(Written task 1)
In the Jaws review, why does the reviewer say they never felt scared of the shark?
(Written task 2)
Reproduce word for word the part of the Jaws review starting with "That’s the true" and going on through "years to come.".

(Reading passage)
To the question of whether Jaws really lives up to thirty years of hype: I think it’s a little “yes” and a little bit “no.” For once, a movie that everyone threatened me with didn’t terrify; I don’t think I was honestly scared at any point in the two-hour proceedings. I may have felt some shock or been reviled at the thought of the gore, but I found myself swept up in the action too much to be afraid of the shark. The tension of the movie is perfectly taut, but while I worried for the welfare of the pedestrians and heroes, I don’t think I’ll be scared away from water anytime soon.
Yet, on the other hand, boy does Jaws score high! As I briefly mentioned, the pacing is completely on point throughout the film, knowing exactly when to rev things up and when to slow them back down. Not only that but the acting and writing are superb. Every character is fully realized and truly engaging, to the point that I was glad just to have some quieter moments with the main three heroes. We got to know their history and personalities naturally, at their own pace; an element I think many later films failed to realize.
And, really for me, that’s the greatest takeaway from Jaws: it's fantastic impact. So many later thrillers and monster movies tried to ape the style of this titanic classic, but almost always fall short. Sure, holding back the view of the creature is great, but if you don’t have strong characters and an engaging plot to fill the time, what are you really accomplishing? You can try to dial up the horror and the tension, but if you don’t ground it in reality and give the audience time to breathe, you’re doing your movie a disservice. It’s blindingly clear that Spielberg and company understood these elements so completely that it takes the film to a whole new level.
That’s the true legacy of Jaws, the way it forever changed the landscape of film. Sure, some of the effects haven’t aged so well, and maybe some of the music cues give away the game a little too much, but it’s impossible not to feel the reverberations from this colossal movie. Really, it’s the characters and the high stakes that drive the movie to its eternal status. In a way, Jaws is like a proto-Jurassic Park, albeit with less awe and a sizable amount more violence. Go in expecting a fine narrative, fine-tuned tension, and some well-placed action, and you’ll find a movie that’ll swim through your veins in all the right ways for years to come.

(Extracted entries)

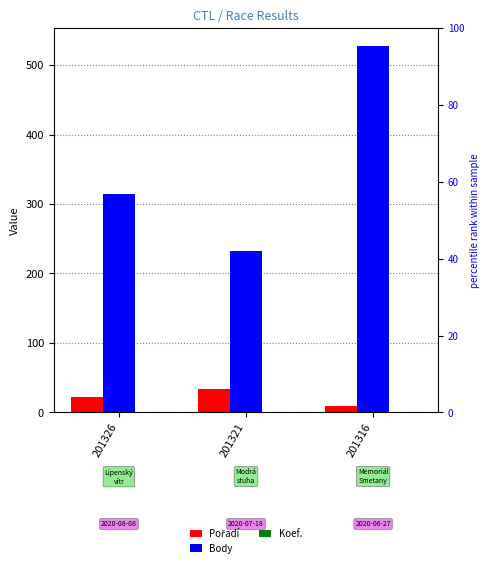

What is the value of the Pořadí bar at the 2nd from the left?

34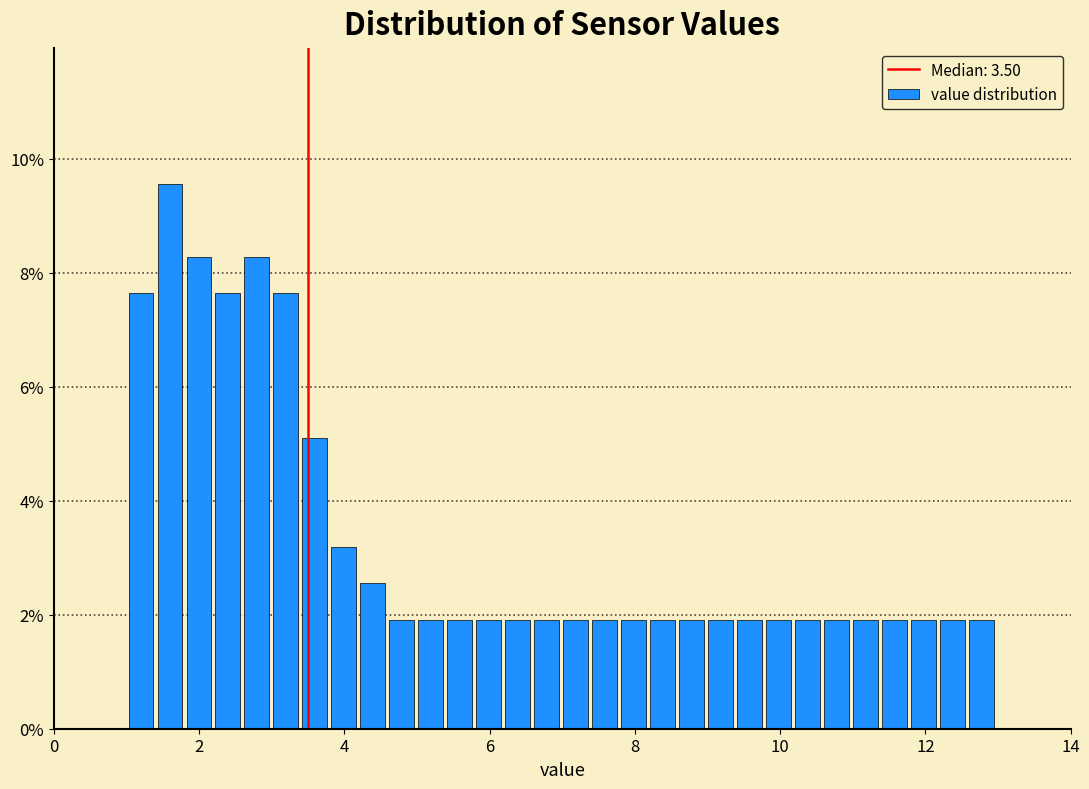

Read against the x-axis, roughly where is the centre of the tallest bar?

1.6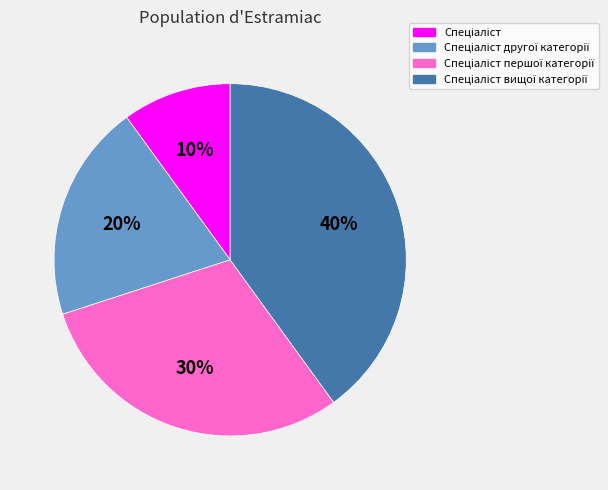

How many segments does this pie chart have?

4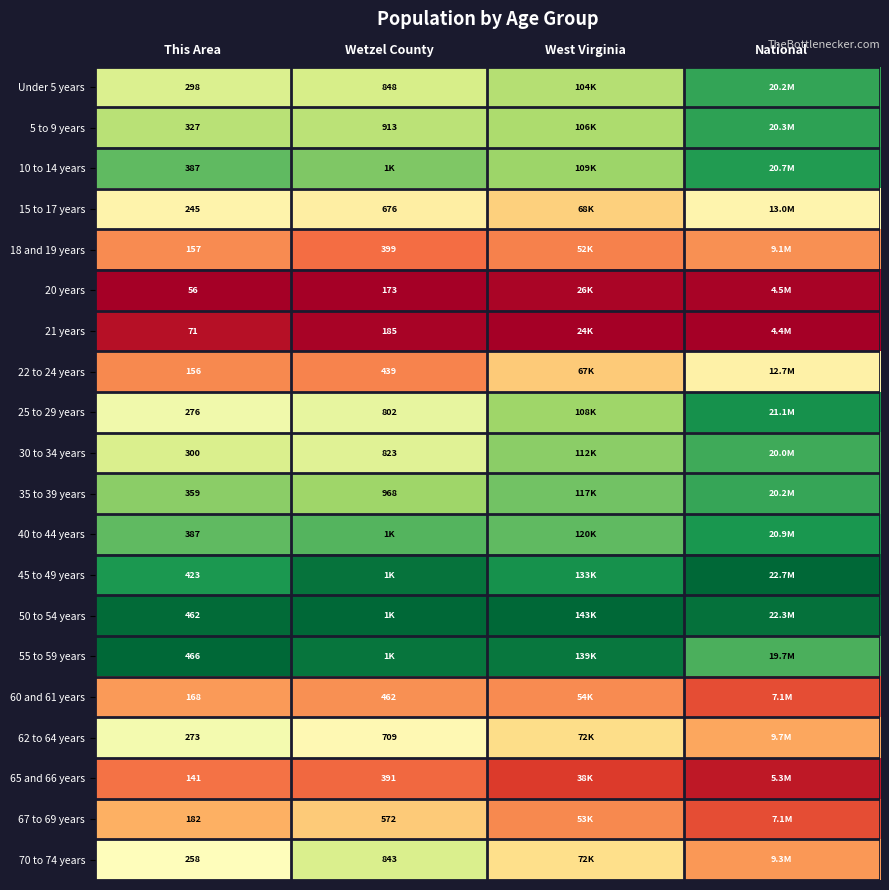

Is it true that 45 to 49 years equals 0.2 at West Virginia?

False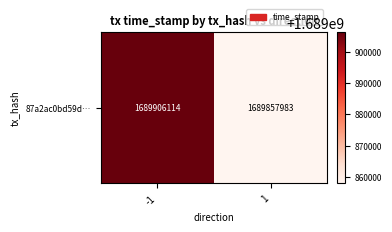

The chart shows a value of 1689857983 at 1. True or false?

True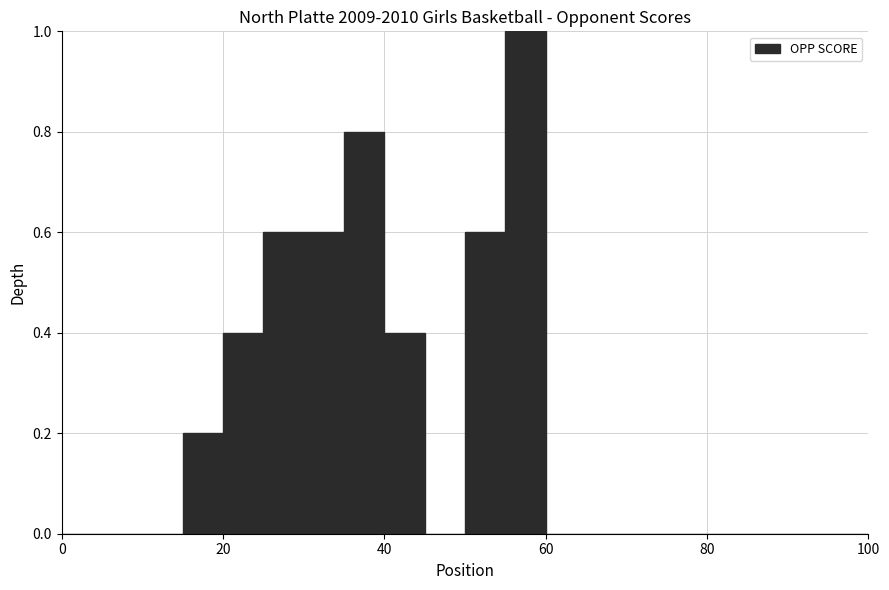

Read against the x-axis, roughly where is the centre of the tallest bar?

58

(Problem solution 1)
The reviewer was too swept up in the action to be afraid of the shark. They felt some shock and revulsion at the thought of the gore, but not fear.

(Problem solution 2)
That’s the true legacy of Jaws, the way it forever changed the landscape of film. Sure, some of the effects haven’t aged so well, and maybe some of the music cues give away the game a little too much, but it’s impossible not to feel the reverberations from this colossal movie. Really, it’s the characters and the high stakes that drive the movie to its eternal status. In a way, Jaws is like a proto-Jurassic Park, albeit with less awe and a sizable amount more violence. Go in expecting a fine narrative, fine-tuned tension, and some well-placed action, and you’ll find a movie that’ll swim through your veins in all the right ways for years to come.